- Text section:

The excellent D.C Historic Preservation Office has been issuing Heritage Guides of Washington’s eight wards over the past 12 years – and it recently issued the last one – covering our own Ward 2. You can find it here: The Guide contains some Foggy Bottom highlights, including the FB and GWU/Old West End Historic Districts. Ward 2, of course, extends well beyond Foggy Bottom, and runs from Georgetown to Shaw to the Capitol to Haines Point, including the National Mall. The Guide provides an interesting timeline and overview of DC history, focusing on Ward 2. The Guide also includes an index of cultural resources that groups designated, eligible, and notable historic properties by use (e.g., Monuments) and by social history (e.g., African American Heritage).

The Guide briefly describes the growth of Foggy Bottom (p. 21). It notes that in the 19th Century, although DC did not develop manufacturing as did other cities, there were industrial activities along the waterfront, from Georgetown to the Navy Yard, including Foggy Bottom. “Foggy Bottom became the most industrialized, and much of that was attributable to the C&O Canal.” Although the C&O Canal had limited commercial success (railroads being preferred), “it was revolutionary for Foggy Bottom.” The Canal opened in 1828 and by 1870, there were 500 canal boats transporting goods to the neighborhood. “Foggy Bottom had shipyards, lime kilns, woodyards, icehouses and gasworks [and] became the epicenter of breweries.”

- List of tasks:
A: Copy the part of the heritage guide passage between "The excellent D.C" and "African American Heritage).", inclusive, changing "Ward 2" to "Ward Two".
B: Extend the heritage guide passage past its final sentence.
The items have no connection to the heritage guide passage.

- Records:

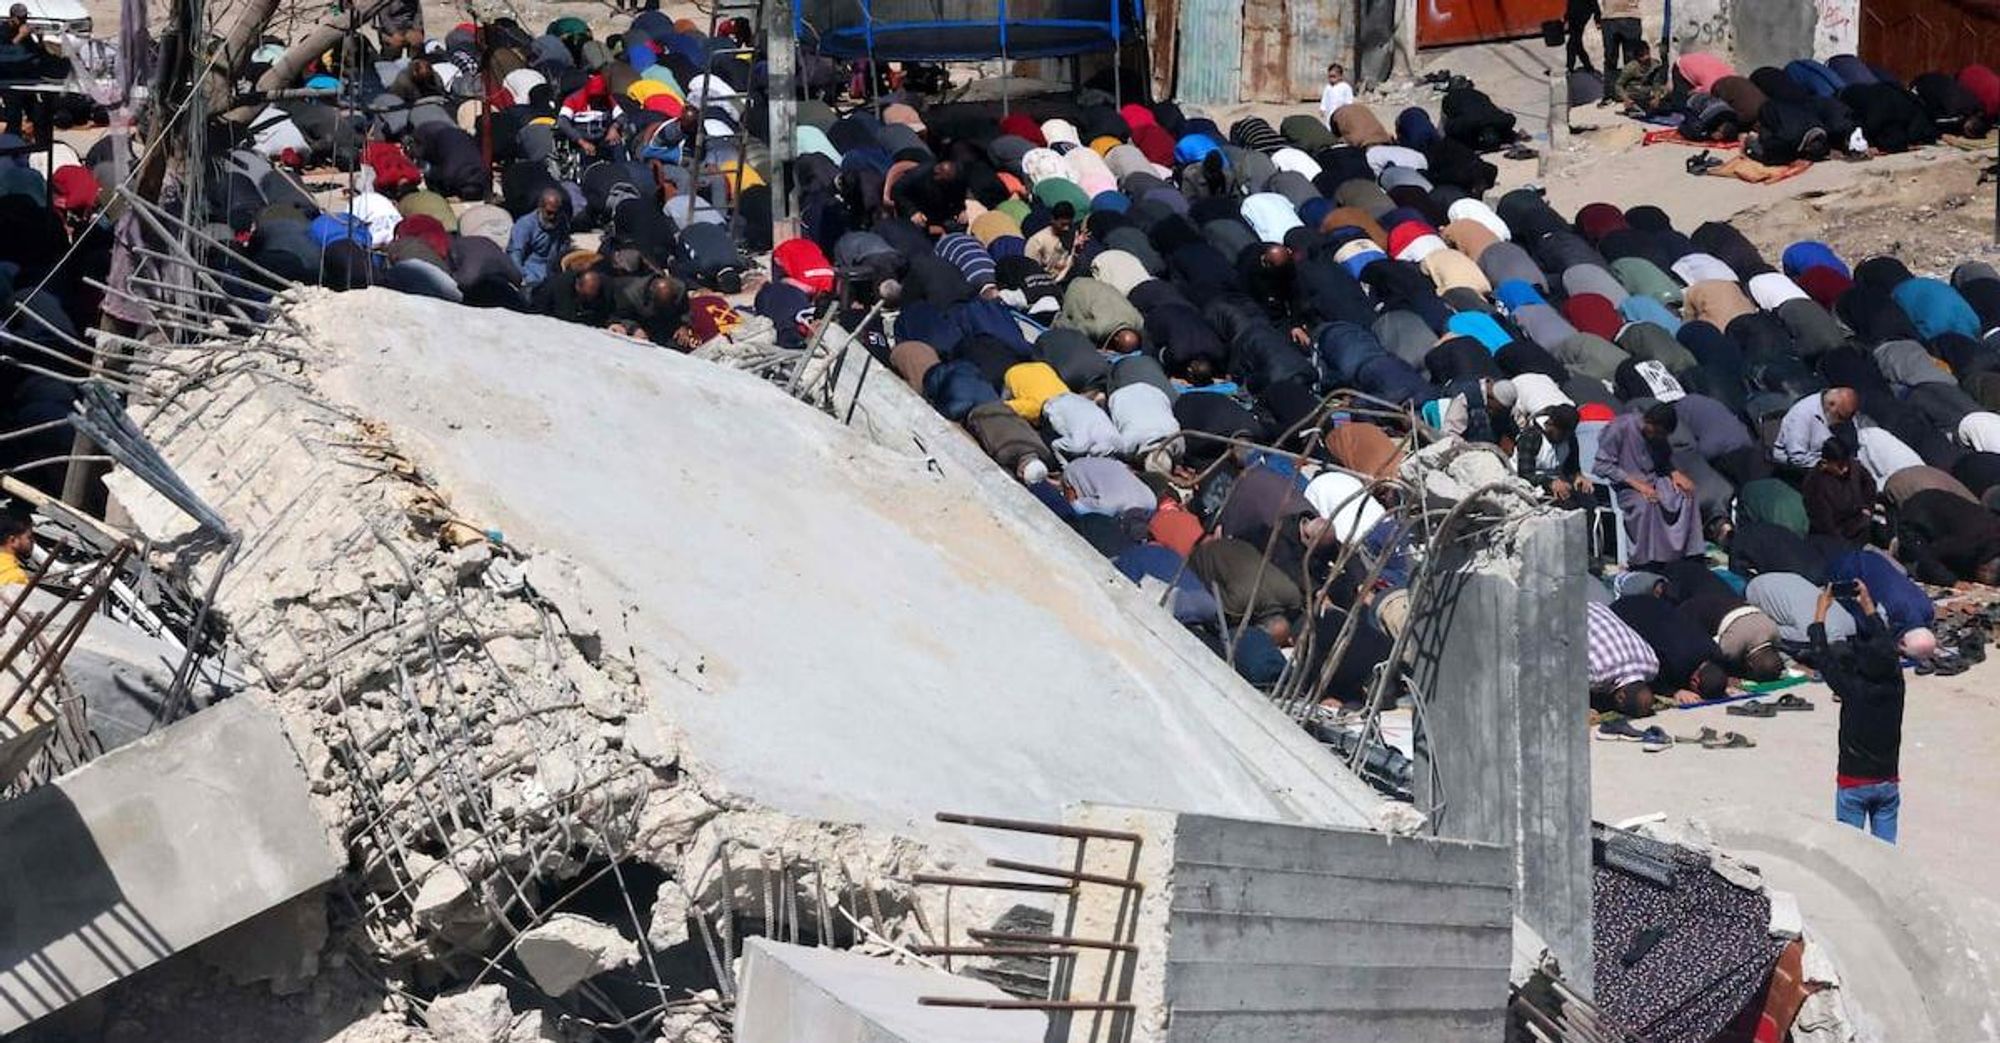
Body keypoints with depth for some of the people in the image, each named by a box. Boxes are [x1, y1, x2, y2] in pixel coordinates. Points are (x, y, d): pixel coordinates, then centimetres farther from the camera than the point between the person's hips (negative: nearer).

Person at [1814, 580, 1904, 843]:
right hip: (1888, 783, 4)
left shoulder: (1853, 690, -19)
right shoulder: (1895, 686, -8)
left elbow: (1822, 655, -9)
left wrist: (1821, 610, 0)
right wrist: (1867, 604, 16)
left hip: (1853, 784, -4)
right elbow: (1886, 645, 7)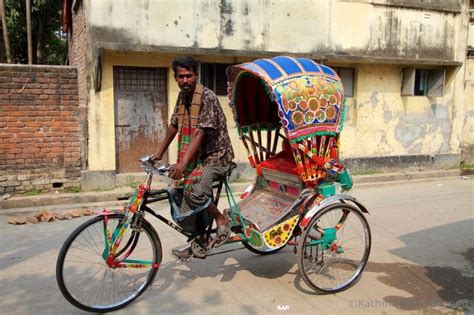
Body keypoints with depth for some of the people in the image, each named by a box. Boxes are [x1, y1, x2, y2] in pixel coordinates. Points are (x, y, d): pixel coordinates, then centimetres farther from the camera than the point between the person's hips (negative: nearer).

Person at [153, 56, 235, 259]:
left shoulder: (207, 97, -18)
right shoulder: (182, 95, 6)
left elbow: (199, 133, -27)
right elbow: (174, 125, 15)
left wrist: (183, 164, -34)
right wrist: (160, 154, 18)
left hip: (215, 155, -7)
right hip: (197, 157, 8)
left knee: (194, 192, -31)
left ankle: (222, 220, -5)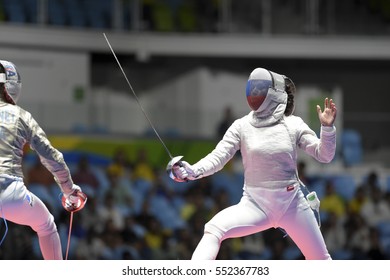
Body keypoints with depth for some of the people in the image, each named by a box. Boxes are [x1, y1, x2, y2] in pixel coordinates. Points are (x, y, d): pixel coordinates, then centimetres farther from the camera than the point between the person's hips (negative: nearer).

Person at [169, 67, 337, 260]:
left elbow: (324, 156, -6)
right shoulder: (242, 126, -3)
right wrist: (191, 171, -29)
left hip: (292, 204, 0)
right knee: (214, 229, -27)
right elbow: (217, 158, -9)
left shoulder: (293, 124, -3)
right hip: (256, 204, 0)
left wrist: (327, 127, -25)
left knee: (320, 260, 8)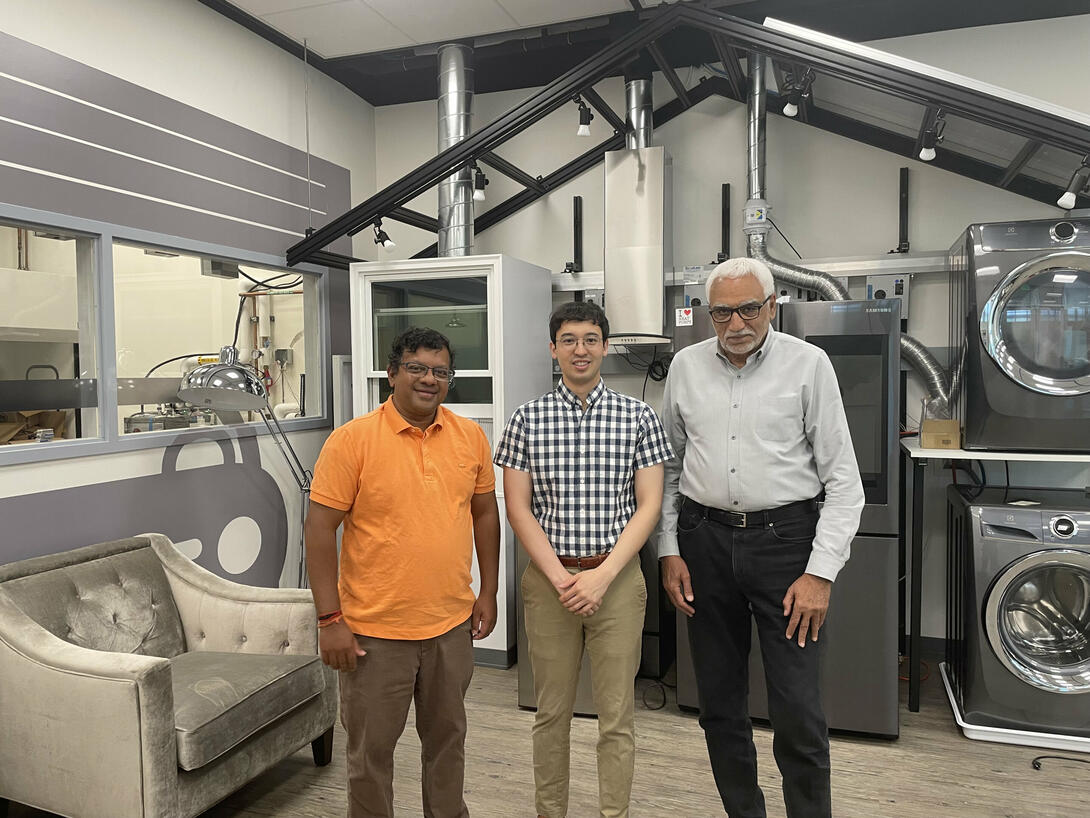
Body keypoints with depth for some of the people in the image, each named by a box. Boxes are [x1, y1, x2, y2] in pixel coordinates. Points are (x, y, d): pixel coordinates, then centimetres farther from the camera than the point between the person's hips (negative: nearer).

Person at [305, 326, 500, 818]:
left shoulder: (470, 436, 1)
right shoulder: (352, 440, -12)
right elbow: (319, 530, -11)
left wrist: (488, 592, 9)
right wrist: (330, 620, -13)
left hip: (452, 624, 4)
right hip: (375, 630, -4)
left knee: (447, 739, 21)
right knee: (371, 750, 12)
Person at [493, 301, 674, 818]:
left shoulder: (637, 417, 0)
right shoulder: (528, 419, 1)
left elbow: (649, 504, -3)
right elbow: (517, 507, -1)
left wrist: (603, 575, -12)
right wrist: (560, 577, -10)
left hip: (617, 577, 0)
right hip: (548, 578, 1)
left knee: (616, 715, 7)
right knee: (551, 712, 13)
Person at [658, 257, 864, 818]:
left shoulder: (808, 364, -3)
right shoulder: (686, 366, 6)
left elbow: (843, 480, -3)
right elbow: (668, 467, 12)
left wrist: (821, 572, -10)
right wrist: (669, 551, 5)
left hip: (784, 537, -3)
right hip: (704, 539, 3)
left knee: (797, 711, -3)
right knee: (719, 703, 13)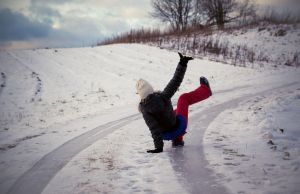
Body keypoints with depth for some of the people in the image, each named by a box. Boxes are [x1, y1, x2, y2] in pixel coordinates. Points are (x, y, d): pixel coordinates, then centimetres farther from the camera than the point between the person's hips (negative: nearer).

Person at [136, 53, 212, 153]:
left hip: (167, 135, 1)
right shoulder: (162, 96, -28)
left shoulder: (144, 109, -26)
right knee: (184, 98, 21)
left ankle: (177, 140, 40)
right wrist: (182, 64, -17)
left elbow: (154, 129, -27)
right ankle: (205, 90, 45)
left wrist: (158, 147, -23)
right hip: (179, 128, -1)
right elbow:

- Task responses:
A:
The excellent D.C Historic Preservation Office has been issuing Heritage Guides of Washington’s eight wards over the past 12 years – and it recently issued the last one – covering our own Ward Two. You can find it here: The Guide contains some Foggy Bottom highlights, including the FB and GWU/Old West End Historic Districts. Ward Two, of course, extends well beyond Foggy Bottom, and runs from Georgetown to Shaw to the Capitol to Haines Point, including the National Mall. The Guide provides an interesting timeline and overview of DC history, focusing on Ward Two. The Guide also includes an index of cultural resources that groups designated, eligible, and notable historic properties by use (e.g., Monuments) and by social history (e.g., African American Heritage).

B:
Those industries attracted immigrant workers, including Germans and Irish. “There were also many free African Americans in the neighborhood. Foggy Bottom in the 1850s had become one of the most diverse neighborhoods in DC.”

The Guide also briefly addresses the subsequent history of the Foggy Bottom area, including Civil War Camp Fry, the development of alley dwellings, the decline in the desirability of the neighborhood, which led to it being designated as “blighted” by the 1940s, the destruction of some of the neighborhood by the Potomac Freeway, and the construction of the Kennedy Center and the Metro system.